▶ Task objective:
Once the images are removed, repeat all of the entries exactly.

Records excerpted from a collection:
========
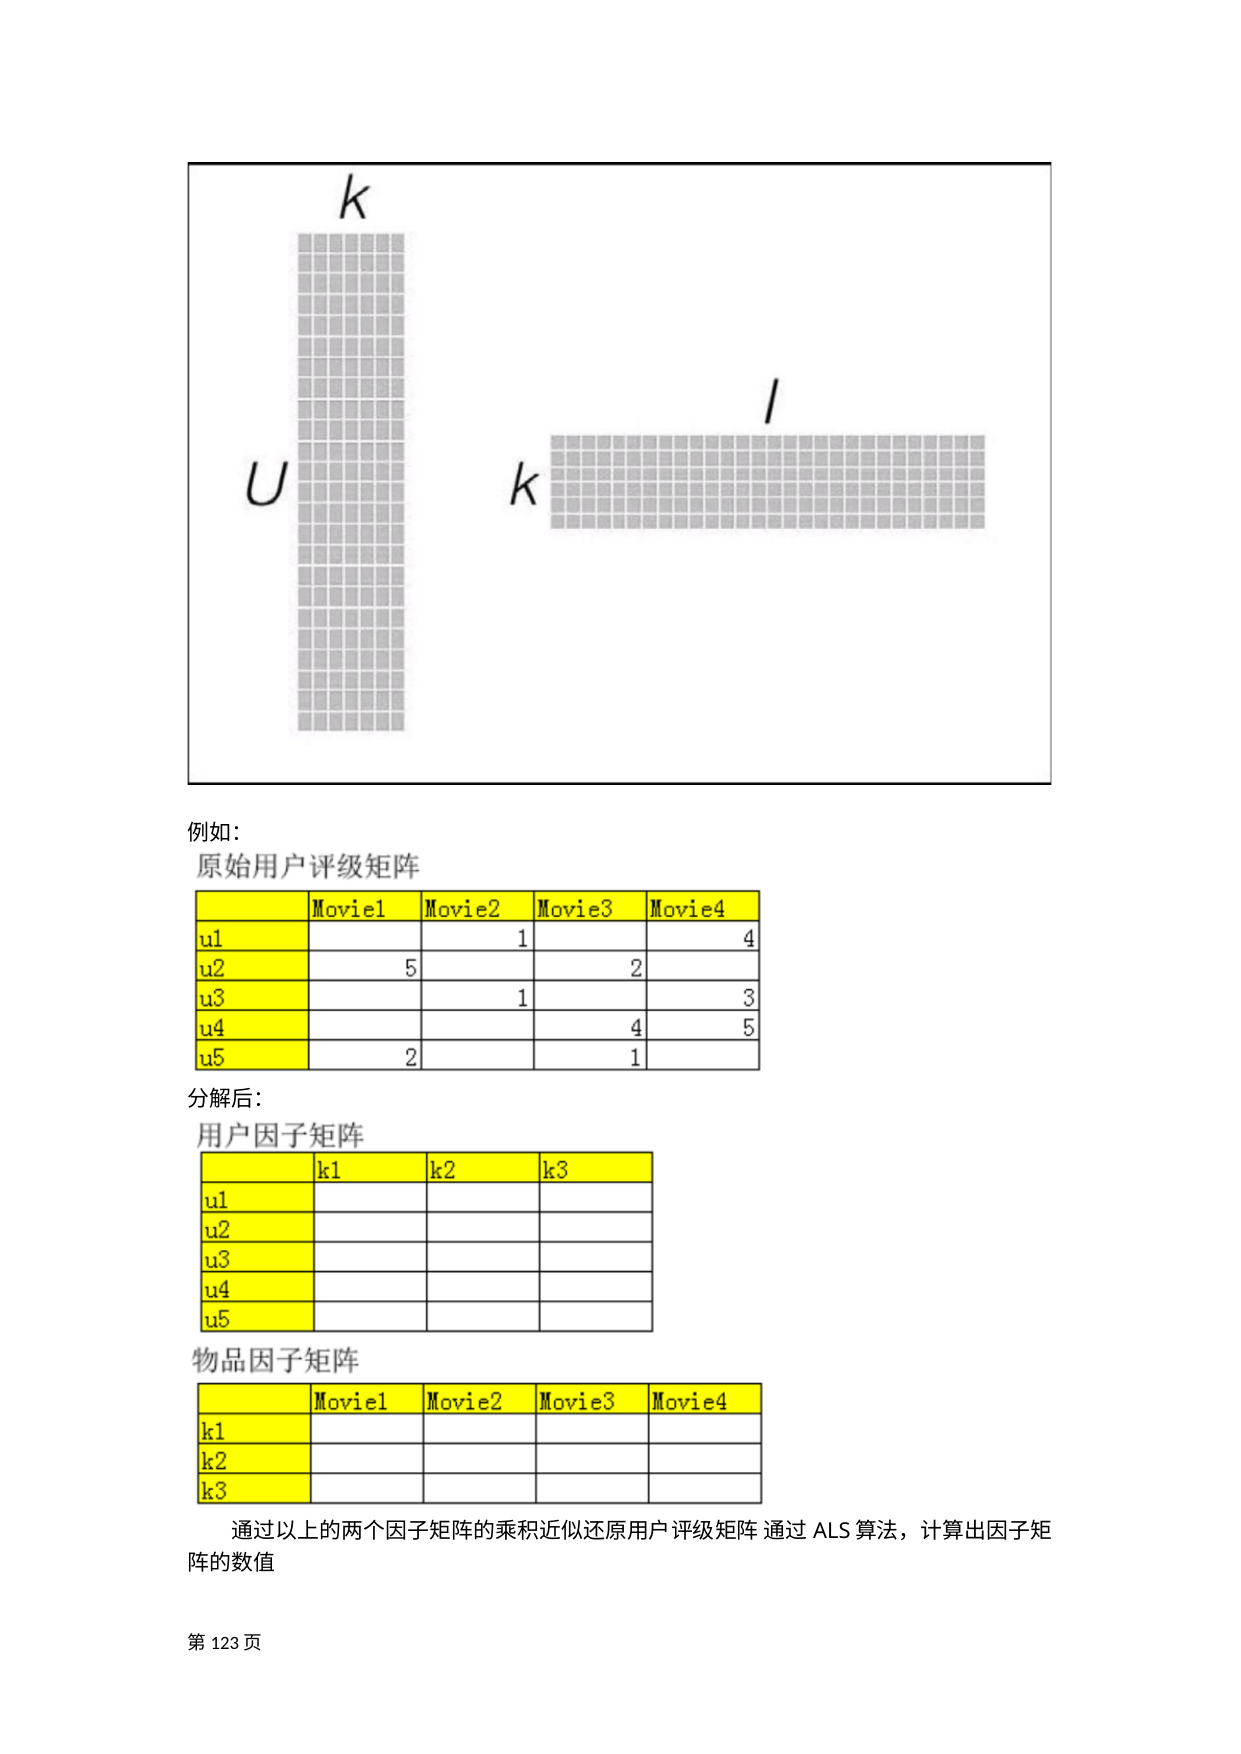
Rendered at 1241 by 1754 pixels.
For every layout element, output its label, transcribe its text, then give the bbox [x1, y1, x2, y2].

picture [187, 846, 772, 1081]
text 通过以上的两个因子矩阵的乘积近似还原用户评级矩阵 通过ALS算法，计算出因子矩阵的数值 [187, 1513, 1053, 1577]
text 分解后： [187, 1081, 1053, 1112]
text 例如： [187, 814, 1053, 846]
picture [187, 1112, 772, 1514]
picture [187, 162, 1052, 785]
========
▶ Solution:
Rendered at 1241 by 1754 pixels.
For every layout element, output its label, transcribe its text, then give the bbox [x1, y1, x2, y2].

picture [187, 846, 772, 1081]
text 通过以上的两个因子矩阵的乘积近似还原用户评级矩阵 通过ALS算法，计算出因子矩阵的数值 [187, 1513, 1053, 1577]
text 分解后： [187, 1081, 1053, 1112]
text 例如： [187, 814, 1053, 846]
picture [187, 1112, 772, 1514]
picture [187, 162, 1052, 785]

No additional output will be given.